**WHAT IS EXPECTED:** Reproduce every one of the records below word for word, keeping each line unchanged.

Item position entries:
----------
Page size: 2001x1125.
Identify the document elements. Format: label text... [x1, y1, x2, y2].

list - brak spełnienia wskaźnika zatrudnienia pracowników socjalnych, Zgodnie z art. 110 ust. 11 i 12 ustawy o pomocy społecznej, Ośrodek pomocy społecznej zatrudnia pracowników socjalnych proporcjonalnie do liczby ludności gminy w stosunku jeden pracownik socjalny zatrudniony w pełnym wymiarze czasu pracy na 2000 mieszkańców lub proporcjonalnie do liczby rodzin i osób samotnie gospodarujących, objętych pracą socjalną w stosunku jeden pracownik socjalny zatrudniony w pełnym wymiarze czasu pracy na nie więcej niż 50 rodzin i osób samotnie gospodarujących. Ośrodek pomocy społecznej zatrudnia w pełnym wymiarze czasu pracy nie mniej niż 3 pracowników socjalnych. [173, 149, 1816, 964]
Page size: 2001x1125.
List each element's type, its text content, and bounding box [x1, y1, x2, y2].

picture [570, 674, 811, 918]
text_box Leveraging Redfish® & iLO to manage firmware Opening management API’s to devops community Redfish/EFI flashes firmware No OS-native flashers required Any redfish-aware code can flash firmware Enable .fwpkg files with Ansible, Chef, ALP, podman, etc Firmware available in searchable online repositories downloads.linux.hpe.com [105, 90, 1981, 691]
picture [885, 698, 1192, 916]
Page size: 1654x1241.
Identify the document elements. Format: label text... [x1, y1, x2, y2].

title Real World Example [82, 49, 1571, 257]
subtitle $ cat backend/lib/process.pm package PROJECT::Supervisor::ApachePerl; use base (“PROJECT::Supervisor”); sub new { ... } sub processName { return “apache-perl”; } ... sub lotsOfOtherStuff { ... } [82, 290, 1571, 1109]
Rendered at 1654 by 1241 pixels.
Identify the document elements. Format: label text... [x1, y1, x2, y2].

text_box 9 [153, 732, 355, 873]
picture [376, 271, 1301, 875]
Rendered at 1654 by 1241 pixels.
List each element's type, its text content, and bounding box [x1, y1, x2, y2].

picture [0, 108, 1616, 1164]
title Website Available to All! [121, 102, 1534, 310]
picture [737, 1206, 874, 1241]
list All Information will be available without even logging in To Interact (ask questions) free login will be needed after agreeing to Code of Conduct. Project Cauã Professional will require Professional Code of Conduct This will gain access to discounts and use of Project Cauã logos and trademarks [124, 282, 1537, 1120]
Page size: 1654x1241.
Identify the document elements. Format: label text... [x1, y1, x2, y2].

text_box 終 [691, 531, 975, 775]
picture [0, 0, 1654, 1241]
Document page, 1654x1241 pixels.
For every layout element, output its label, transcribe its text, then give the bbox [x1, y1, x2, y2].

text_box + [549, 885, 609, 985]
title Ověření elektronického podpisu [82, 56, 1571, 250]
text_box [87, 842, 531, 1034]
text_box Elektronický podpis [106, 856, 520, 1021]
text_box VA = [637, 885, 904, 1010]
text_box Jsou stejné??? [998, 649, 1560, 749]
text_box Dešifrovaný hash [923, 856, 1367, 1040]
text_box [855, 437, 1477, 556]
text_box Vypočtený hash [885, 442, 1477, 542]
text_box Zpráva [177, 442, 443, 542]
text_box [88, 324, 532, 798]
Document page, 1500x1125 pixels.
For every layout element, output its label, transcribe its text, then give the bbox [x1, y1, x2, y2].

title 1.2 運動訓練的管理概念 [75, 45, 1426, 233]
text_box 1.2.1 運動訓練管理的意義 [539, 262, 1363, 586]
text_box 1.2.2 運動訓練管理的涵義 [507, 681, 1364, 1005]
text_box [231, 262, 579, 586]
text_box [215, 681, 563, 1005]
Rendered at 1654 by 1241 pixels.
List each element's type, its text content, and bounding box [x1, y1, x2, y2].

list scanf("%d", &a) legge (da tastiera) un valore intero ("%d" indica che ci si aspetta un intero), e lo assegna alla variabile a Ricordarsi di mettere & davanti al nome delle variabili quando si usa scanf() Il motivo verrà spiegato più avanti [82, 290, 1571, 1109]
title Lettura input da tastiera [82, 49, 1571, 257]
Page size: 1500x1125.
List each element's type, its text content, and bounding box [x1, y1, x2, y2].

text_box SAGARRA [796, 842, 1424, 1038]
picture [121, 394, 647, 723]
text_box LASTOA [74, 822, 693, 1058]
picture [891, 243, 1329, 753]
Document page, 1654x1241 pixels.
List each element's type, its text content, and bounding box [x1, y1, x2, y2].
----------
**ANSWER FOR THE TASK:**
Page size: 2001x1125.
Identify the document elements. Format: label text... [x1, y1, x2, y2].

list - brak spełnienia wskaźnika zatrudnienia pracowników socjalnych, Zgodnie z art. 110 ust. 11 i 12 ustawy o pomocy społecznej, Ośrodek pomocy społecznej zatrudnia pracowników socjalnych proporcjonalnie do liczby ludności gminy w stosunku jeden pracownik socjalny zatrudniony w pełnym wymiarze czasu pracy na 2000 mieszkańców lub proporcjonalnie do liczby rodzin i osób samotnie gospodarujących, objętych pracą socjalną w stosunku jeden pracownik socjalny zatrudniony w pełnym wymiarze czasu pracy na nie więcej niż 50 rodzin i osób samotnie gospodarujących. Ośrodek pomocy społecznej zatrudnia w pełnym wymiarze czasu pracy nie mniej niż 3 pracowników socjalnych. [173, 149, 1816, 964]
Page size: 2001x1125.
List each element's type, its text content, and bounding box [x1, y1, x2, y2].

picture [570, 674, 811, 918]
text_box Leveraging Redfish® & iLO to manage firmware Opening management API’s to devops community Redfish/EFI flashes firmware No OS-native flashers required Any redfish-aware code can flash firmware Enable .fwpkg files with Ansible, Chef, ALP, podman, etc Firmware available in searchable online repositories downloads.linux.hpe.com [105, 90, 1981, 691]
picture [885, 698, 1192, 916]
Page size: 1654x1241.
Identify the document elements. Format: label text... [x1, y1, x2, y2].

title Real World Example [82, 49, 1571, 257]
subtitle $ cat backend/lib/process.pm package PROJECT::Supervisor::ApachePerl; use base (“PROJECT::Supervisor”); sub new { ... } sub processName { return “apache-perl”; } ... sub lotsOfOtherStuff { ... } [82, 290, 1571, 1109]
Rendered at 1654 by 1241 pixels.
Identify the document elements. Format: label text... [x1, y1, x2, y2].

text_box 9 [153, 732, 355, 873]
picture [376, 271, 1301, 875]
Rendered at 1654 by 1241 pixels.
List each element's type, its text content, and bounding box [x1, y1, x2, y2].

picture [0, 108, 1616, 1164]
title Website Available to All! [121, 102, 1534, 310]
picture [737, 1206, 874, 1241]
list All Information will be available without even logging in To Interact (ask questions) free login will be needed after agreeing to Code of Conduct. Project Cauã Professional will require Professional Code of Conduct This will gain access to discounts and use of Project Cauã logos and trademarks [124, 282, 1537, 1120]
Page size: 1654x1241.
Identify the document elements. Format: label text... [x1, y1, x2, y2].

text_box 終 [691, 531, 975, 775]
picture [0, 0, 1654, 1241]
Document page, 1654x1241 pixels.
For every layout element, output its label, transcribe its text, then give the bbox [x1, y1, x2, y2].

text_box + [549, 885, 609, 985]
title Ověření elektronického podpisu [82, 56, 1571, 250]
text_box [87, 842, 531, 1034]
text_box Elektronický podpis [106, 856, 520, 1021]
text_box VA = [637, 885, 904, 1010]
text_box Jsou stejné??? [998, 649, 1560, 749]
text_box Dešifrovaný hash [923, 856, 1367, 1040]
text_box [855, 437, 1477, 556]
text_box Vypočtený hash [885, 442, 1477, 542]
text_box Zpráva [177, 442, 443, 542]
text_box [88, 324, 532, 798]
Document page, 1500x1125 pixels.
For every layout element, output its label, transcribe its text, then give the bbox [x1, y1, x2, y2].

title 1.2 運動訓練的管理概念 [75, 45, 1426, 233]
text_box 1.2.1 運動訓練管理的意義 [539, 262, 1363, 586]
text_box 1.2.2 運動訓練管理的涵義 [507, 681, 1364, 1005]
text_box [231, 262, 579, 586]
text_box [215, 681, 563, 1005]
Rendered at 1654 by 1241 pixels.
List each element's type, its text content, and bounding box [x1, y1, x2, y2].

list scanf("%d", &a) legge (da tastiera) un valore intero ("%d" indica che ci si aspetta un intero), e lo assegna alla variabile a Ricordarsi di mettere & davanti al nome delle variabili quando si usa scanf() Il motivo verrà spiegato più avanti [82, 290, 1571, 1109]
title Lettura input da tastiera [82, 49, 1571, 257]
Page size: 1500x1125.
List each element's type, its text content, and bounding box [x1, y1, x2, y2].

text_box SAGARRA [796, 842, 1424, 1038]
picture [121, 394, 647, 723]
text_box LASTOA [74, 822, 693, 1058]
picture [891, 243, 1329, 753]
Document page, 1654x1241 pixels.
List each element's type, its text content, and bounding box [x1, y1, x2, y2].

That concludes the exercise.